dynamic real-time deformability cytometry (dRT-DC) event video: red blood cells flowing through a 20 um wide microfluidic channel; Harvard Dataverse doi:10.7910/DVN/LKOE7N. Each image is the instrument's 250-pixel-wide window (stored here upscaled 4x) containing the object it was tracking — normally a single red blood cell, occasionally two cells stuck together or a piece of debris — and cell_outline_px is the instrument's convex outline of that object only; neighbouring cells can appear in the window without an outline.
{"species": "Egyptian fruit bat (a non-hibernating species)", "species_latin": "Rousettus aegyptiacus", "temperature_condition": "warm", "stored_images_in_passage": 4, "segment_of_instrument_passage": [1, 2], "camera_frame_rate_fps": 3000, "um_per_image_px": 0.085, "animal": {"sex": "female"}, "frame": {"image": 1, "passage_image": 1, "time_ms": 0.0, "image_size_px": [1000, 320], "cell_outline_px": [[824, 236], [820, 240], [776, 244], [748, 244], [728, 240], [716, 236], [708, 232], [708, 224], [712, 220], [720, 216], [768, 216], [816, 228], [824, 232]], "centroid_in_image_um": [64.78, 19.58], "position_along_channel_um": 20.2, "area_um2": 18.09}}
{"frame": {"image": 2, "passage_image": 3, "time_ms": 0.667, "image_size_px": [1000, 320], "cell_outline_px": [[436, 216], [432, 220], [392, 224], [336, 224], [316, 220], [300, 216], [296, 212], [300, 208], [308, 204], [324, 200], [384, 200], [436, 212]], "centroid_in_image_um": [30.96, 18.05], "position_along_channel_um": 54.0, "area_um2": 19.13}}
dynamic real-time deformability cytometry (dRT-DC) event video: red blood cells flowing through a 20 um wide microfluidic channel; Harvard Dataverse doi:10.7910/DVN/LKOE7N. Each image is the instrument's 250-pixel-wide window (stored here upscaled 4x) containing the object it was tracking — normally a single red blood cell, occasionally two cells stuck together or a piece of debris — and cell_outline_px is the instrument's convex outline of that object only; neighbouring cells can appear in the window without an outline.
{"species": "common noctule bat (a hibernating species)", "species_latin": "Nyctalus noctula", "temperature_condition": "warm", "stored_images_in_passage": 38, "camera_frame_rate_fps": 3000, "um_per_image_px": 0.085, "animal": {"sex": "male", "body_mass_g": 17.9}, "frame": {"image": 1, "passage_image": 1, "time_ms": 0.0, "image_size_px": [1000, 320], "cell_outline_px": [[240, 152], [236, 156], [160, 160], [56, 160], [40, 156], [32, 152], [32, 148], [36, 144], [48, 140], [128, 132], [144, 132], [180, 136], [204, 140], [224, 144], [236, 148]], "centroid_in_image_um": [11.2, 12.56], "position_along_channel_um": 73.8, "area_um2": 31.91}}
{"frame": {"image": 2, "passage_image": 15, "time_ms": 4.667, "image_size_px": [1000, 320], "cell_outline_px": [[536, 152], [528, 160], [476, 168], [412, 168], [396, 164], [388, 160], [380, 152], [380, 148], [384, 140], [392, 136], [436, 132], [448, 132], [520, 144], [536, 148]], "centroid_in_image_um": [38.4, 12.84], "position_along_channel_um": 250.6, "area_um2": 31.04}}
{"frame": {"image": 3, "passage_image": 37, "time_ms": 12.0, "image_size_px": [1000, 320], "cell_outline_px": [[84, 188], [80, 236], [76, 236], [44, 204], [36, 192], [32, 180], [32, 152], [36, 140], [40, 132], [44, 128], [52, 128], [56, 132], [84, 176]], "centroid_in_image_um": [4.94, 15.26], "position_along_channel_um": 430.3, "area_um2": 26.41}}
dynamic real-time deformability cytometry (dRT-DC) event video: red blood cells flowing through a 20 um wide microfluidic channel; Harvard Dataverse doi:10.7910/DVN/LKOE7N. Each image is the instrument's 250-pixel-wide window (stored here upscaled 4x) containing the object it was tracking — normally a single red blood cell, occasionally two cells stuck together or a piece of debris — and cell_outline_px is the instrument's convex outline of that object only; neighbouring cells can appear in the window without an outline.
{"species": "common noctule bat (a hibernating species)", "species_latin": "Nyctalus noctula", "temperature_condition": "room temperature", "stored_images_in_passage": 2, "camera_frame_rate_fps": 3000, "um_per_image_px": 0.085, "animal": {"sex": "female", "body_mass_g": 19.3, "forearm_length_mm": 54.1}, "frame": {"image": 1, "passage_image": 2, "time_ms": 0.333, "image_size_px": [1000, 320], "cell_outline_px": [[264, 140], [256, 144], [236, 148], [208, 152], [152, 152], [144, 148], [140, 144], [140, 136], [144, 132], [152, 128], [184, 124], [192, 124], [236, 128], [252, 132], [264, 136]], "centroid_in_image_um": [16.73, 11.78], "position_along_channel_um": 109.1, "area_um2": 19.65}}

-- REQUIRED TASK --
Write out the material exactly as given.

-- OUTPUT OF THE EXERCISE --
dynamic real-time deformability cytometry (dRT-DC) event video: red blood cells flowing through a 20 um wide microfluidic channel; Harvard Dataverse doi:10.7910/DVN/LKOE7N. Each image is the instrument's 250-pixel-wide window (stored here upscaled 4x) containing the object it was tracking — normally a single red blood cell, occasionally two cells stuck together or a piece of debris — and cell_outline_px is the instrument's convex outline of that object only; neighbouring cells can appear in the window without an outline.
{"species": "Egyptian fruit bat (a non-hibernating species)", "species_latin": "Rousettus aegyptiacus", "temperature_condition": "warm", "stored_images_in_passage": 4, "segment_of_instrument_passage": [1, 2], "camera_frame_rate_fps": 3000, "um_per_image_px": 0.085, "animal": {"sex": "female"}, "frame": {"image": 1, "passage_image": 1, "time_ms": 0.0, "image_size_px": [1000, 320], "cell_outline_px": [[824, 236], [820, 240], [776, 244], [748, 244], [728, 240], [716, 236], [708, 232], [708, 224], [712, 220], [720, 216], [768, 216], [816, 228], [824, 232]], "centroid_in_image_um": [64.78, 19.58], "position_along_channel_um": 20.2, "area_um2": 18.09}}
{"frame": {"image": 2, "passage_image": 3, "time_ms": 0.667, "image_size_px": [1000, 320], "cell_outline_px": [[436, 216], [432, 220], [392, 224], [336, 224], [316, 220], [300, 216], [296, 212], [300, 208], [308, 204], [324, 200], [384, 200], [436, 212]], "centroid_in_image_um": [30.96, 18.05], "position_along_channel_um": 54.0, "area_um2": 19.13}}
dynamic real-time deformability cytometry (dRT-DC) event video: red blood cells flowing through a 20 um wide microfluidic channel; Harvard Dataverse doi:10.7910/DVN/LKOE7N. Each image is the instrument's 250-pixel-wide window (stored here upscaled 4x) containing the object it was tracking — normally a single red blood cell, occasionally two cells stuck together or a piece of debris — and cell_outline_px is the instrument's convex outline of that object only; neighbouring cells can appear in the window without an outline.
{"species": "common noctule bat (a hibernating species)", "species_latin": "Nyctalus noctula", "temperature_condition": "warm", "stored_images_in_passage": 38, "camera_frame_rate_fps": 3000, "um_per_image_px": 0.085, "animal": {"sex": "male", "body_mass_g": 17.9}, "frame": {"image": 1, "passage_image": 1, "time_ms": 0.0, "image_size_px": [1000, 320], "cell_outline_px": [[240, 152], [236, 156], [160, 160], [56, 160], [40, 156], [32, 152], [32, 148], [36, 144], [48, 140], [128, 132], [144, 132], [180, 136], [204, 140], [224, 144], [236, 148]], "centroid_in_image_um": [11.2, 12.56], "position_along_channel_um": 73.8, "area_um2": 31.91}}
{"frame": {"image": 2, "passage_image": 15, "time_ms": 4.667, "image_size_px": [1000, 320], "cell_outline_px": [[536, 152], [528, 160], [476, 168], [412, 168], [396, 164], [388, 160], [380, 152], [380, 148], [384, 140], [392, 136], [436, 132], [448, 132], [520, 144], [536, 148]], "centroid_in_image_um": [38.4, 12.84], "position_along_channel_um": 250.6, "area_um2": 31.04}}
{"frame": {"image": 3, "passage_image": 37, "time_ms": 12.0, "image_size_px": [1000, 320], "cell_outline_px": [[84, 188], [80, 236], [76, 236], [44, 204], [36, 192], [32, 180], [32, 152], [36, 140], [40, 132], [44, 128], [52, 128], [56, 132], [84, 176]], "centroid_in_image_um": [4.94, 15.26], "position_along_channel_um": 430.3, "area_um2": 26.41}}
dynamic real-time deformability cytometry (dRT-DC) event video: red blood cells flowing through a 20 um wide microfluidic channel; Harvard Dataverse doi:10.7910/DVN/LKOE7N. Each image is the instrument's 250-pixel-wide window (stored here upscaled 4x) containing the object it was tracking — normally a single red blood cell, occasionally two cells stuck together or a piece of debris — and cell_outline_px is the instrument's convex outline of that object only; neighbouring cells can appear in the window without an outline.
{"species": "common noctule bat (a hibernating species)", "species_latin": "Nyctalus noctula", "temperature_condition": "room temperature", "stored_images_in_passage": 2, "camera_frame_rate_fps": 3000, "um_per_image_px": 0.085, "animal": {"sex": "female", "body_mass_g": 19.3, "forearm_length_mm": 54.1}, "frame": {"image": 1, "passage_image": 2, "time_ms": 0.333, "image_size_px": [1000, 320], "cell_outline_px": [[264, 140], [256, 144], [236, 148], [208, 152], [152, 152], [144, 148], [140, 144], [140, 136], [144, 132], [152, 128], [184, 124], [192, 124], [236, 128], [252, 132], [264, 136]], "centroid_in_image_um": [16.73, 11.78], "position_along_channel_um": 109.1, "area_um2": 19.65}}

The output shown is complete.